*Available records*:
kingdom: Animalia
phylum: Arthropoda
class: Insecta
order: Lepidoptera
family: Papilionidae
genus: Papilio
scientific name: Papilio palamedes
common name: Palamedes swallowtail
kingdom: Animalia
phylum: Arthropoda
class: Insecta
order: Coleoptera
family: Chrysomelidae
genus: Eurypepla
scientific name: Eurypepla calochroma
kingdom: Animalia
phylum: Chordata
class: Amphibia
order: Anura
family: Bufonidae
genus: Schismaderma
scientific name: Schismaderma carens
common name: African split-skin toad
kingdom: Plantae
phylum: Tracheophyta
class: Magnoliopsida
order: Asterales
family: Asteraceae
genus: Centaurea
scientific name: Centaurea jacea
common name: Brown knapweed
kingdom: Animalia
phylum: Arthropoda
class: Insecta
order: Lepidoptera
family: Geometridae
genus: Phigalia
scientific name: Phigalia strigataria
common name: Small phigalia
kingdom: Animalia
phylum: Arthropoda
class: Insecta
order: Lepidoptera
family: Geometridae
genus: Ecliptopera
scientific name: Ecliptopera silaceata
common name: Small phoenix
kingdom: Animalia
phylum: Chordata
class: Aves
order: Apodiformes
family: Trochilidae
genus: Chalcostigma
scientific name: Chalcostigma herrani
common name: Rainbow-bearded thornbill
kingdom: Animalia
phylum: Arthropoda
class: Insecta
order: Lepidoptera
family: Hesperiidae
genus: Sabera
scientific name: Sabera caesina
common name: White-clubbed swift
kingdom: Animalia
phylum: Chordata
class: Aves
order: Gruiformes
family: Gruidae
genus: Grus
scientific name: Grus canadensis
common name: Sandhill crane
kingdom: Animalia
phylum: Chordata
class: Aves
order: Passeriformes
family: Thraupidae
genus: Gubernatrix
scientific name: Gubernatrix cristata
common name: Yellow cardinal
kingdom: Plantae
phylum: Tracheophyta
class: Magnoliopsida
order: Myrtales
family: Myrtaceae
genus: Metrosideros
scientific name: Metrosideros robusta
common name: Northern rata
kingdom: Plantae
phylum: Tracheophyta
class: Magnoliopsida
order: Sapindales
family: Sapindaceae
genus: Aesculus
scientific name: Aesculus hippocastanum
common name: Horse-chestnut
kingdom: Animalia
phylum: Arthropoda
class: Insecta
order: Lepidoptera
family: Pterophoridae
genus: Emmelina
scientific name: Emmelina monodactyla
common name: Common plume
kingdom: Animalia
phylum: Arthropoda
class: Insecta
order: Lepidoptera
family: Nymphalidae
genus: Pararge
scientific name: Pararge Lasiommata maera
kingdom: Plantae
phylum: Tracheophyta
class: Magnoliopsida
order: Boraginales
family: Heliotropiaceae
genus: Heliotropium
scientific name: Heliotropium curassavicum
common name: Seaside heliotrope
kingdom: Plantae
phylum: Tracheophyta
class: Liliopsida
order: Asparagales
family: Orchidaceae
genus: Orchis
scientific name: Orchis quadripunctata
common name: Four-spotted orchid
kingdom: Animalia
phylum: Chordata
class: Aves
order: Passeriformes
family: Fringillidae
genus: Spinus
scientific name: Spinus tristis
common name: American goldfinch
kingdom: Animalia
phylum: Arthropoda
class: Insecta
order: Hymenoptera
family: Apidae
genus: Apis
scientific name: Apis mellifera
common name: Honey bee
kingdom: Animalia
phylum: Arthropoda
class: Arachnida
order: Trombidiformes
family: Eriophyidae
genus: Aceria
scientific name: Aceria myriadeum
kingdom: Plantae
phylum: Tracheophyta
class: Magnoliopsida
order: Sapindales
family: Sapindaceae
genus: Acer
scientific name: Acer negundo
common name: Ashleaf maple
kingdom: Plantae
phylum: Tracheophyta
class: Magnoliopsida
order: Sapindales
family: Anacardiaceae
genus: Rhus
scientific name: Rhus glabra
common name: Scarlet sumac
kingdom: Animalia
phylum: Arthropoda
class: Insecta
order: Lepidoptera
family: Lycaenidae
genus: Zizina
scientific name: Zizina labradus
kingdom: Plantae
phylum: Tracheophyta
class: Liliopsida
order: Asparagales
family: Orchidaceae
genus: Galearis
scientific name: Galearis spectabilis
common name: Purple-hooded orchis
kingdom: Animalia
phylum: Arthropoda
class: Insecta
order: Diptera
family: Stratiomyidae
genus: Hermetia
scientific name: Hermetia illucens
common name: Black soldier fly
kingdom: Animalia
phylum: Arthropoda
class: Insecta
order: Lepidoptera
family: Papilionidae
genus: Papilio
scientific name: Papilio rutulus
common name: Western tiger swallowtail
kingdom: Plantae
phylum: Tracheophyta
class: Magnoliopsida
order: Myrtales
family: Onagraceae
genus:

*What is asked*:
Copy out every line for all of the items above word for word, changing nothing.

*In response*:
kingdom: Animalia
phylum: Arthropoda
class: Insecta
order: Lepidoptera
family: Papilionidae
genus: Papilio
scientific name: Papilio palamedes
common name: Palamedes swallowtail
kingdom: Animalia
phylum: Arthropoda
class: Insecta
order: Coleoptera
family: Chrysomelidae
genus: Eurypepla
scientific name: Eurypepla calochroma
kingdom: Animalia
phylum: Chordata
class: Amphibia
order: Anura
family: Bufonidae
genus: Schismaderma
scientific name: Schismaderma carens
common name: African split-skin toad
kingdom: Plantae
phylum: Tracheophyta
class: Magnoliopsida
order: Asterales
family: Asteraceae
genus: Centaurea
scientific name: Centaurea jacea
common name: Brown knapweed
kingdom: Animalia
phylum: Arthropoda
class: Insecta
order: Lepidoptera
family: Geometridae
genus: Phigalia
scientific name: Phigalia strigataria
common name: Small phigalia
kingdom: Animalia
phylum: Arthropoda
class: Insecta
order: Lepidoptera
family: Geometridae
genus: Ecliptopera
scientific name: Ecliptopera silaceata
common name: Small phoenix
kingdom: Animalia
phylum: Chordata
class: Aves
order: Apodiformes
family: Trochilidae
genus: Chalcostigma
scientific name: Chalcostigma herrani
common name: Rainbow-bearded thornbill
kingdom: Animalia
phylum: Arthropoda
class: Insecta
order: Lepidoptera
family: Hesperiidae
genus: Sabera
scientific name: Sabera caesina
common name: White-clubbed swift
kingdom: Animalia
phylum: Chordata
class: Aves
order: Gruiformes
family: Gruidae
genus: Grus
scientific name: Grus canadensis
common name: Sandhill crane
kingdom: Animalia
phylum: Chordata
class: Aves
order: Passeriformes
family: Thraupidae
genus: Gubernatrix
scientific name: Gubernatrix cristata
common name: Yellow cardinal
kingdom: Plantae
phylum: Tracheophyta
class: Magnoliopsida
order: Myrtales
family: Myrtaceae
genus: Metrosideros
scientific name: Metrosideros robusta
common name: Northern rata
kingdom: Plantae
phylum: Tracheophyta
class: Magnoliopsida
order: Sapindales
family: Sapindaceae
genus: Aesculus
scientific name: Aesculus hippocastanum
common name: Horse-chestnut
kingdom: Animalia
phylum: Arthropoda
class: Insecta
order: Lepidoptera
family: Pterophoridae
genus: Emmelina
scientific name: Emmelina monodactyla
common name: Common plume
kingdom: Animalia
phylum: Arthropoda
class: Insecta
order: Lepidoptera
family: Nymphalidae
genus: Pararge
scientific name: Pararge Lasiommata maera
kingdom: Plantae
phylum: Tracheophyta
class: Magnoliopsida
order: Boraginales
family: Heliotropiaceae
genus: Heliotropium
scientific name: Heliotropium curassavicum
common name: Seaside heliotrope
kingdom: Plantae
phylum: Tracheophyta
class: Liliopsida
order: Asparagales
family: Orchidaceae
genus: Orchis
scientific name: Orchis quadripunctata
common name: Four-spotted orchid
kingdom: Animalia
phylum: Chordata
class: Aves
order: Passeriformes
family: Fringillidae
genus: Spinus
scientific name: Spinus tristis
common name: American goldfinch
kingdom: Animalia
phylum: Arthropoda
class: Insecta
order: Hymenoptera
family: Apidae
genus: Apis
scientific name: Apis mellifera
common name: Honey bee
kingdom: Animalia
phylum: Arthropoda
class: Arachnida
order: Trombidiformes
family: Eriophyidae
genus: Aceria
scientific name: Aceria myriadeum
kingdom: Plantae
phylum: Tracheophyta
class: Magnoliopsida
order: Sapindales
family: Sapindaceae
genus: Acer
scientific name: Acer negundo
common name: Ashleaf maple
kingdom: Plantae
phylum: Tracheophyta
class: Magnoliopsida
order: Sapindales
family: Anacardiaceae
genus: Rhus
scientific name: Rhus glabra
common name: Scarlet sumac
kingdom: Animalia
phylum: Arthropoda
class: Insecta
order: Lepidoptera
family: Lycaenidae
genus: Zizina
scientific name: Zizina labradus
kingdom: Plantae
phylum: Tracheophyta
class: Liliopsida
order: Asparagales
family: Orchidaceae
genus: Galearis
scientific name: Galearis spectabilis
common name: Purple-hooded orchis
kingdom: Animalia
phylum: Arthropoda
class: Insecta
order: Diptera
family: Stratiomyidae
genus: Hermetia
scientific name: Hermetia illucens
common name: Black soldier fly
kingdom: Animalia
phylum: Arthropoda
class: Insecta
order: Lepidoptera
family: Papilionidae
genus: Papilio
scientific name: Papilio rutulus
common name: Western tiger swallowtail
kingdom: Plantae
phylum: Tracheophyta
class: Magnoliopsida
order: Myrtales
family: Onagraceae
genus:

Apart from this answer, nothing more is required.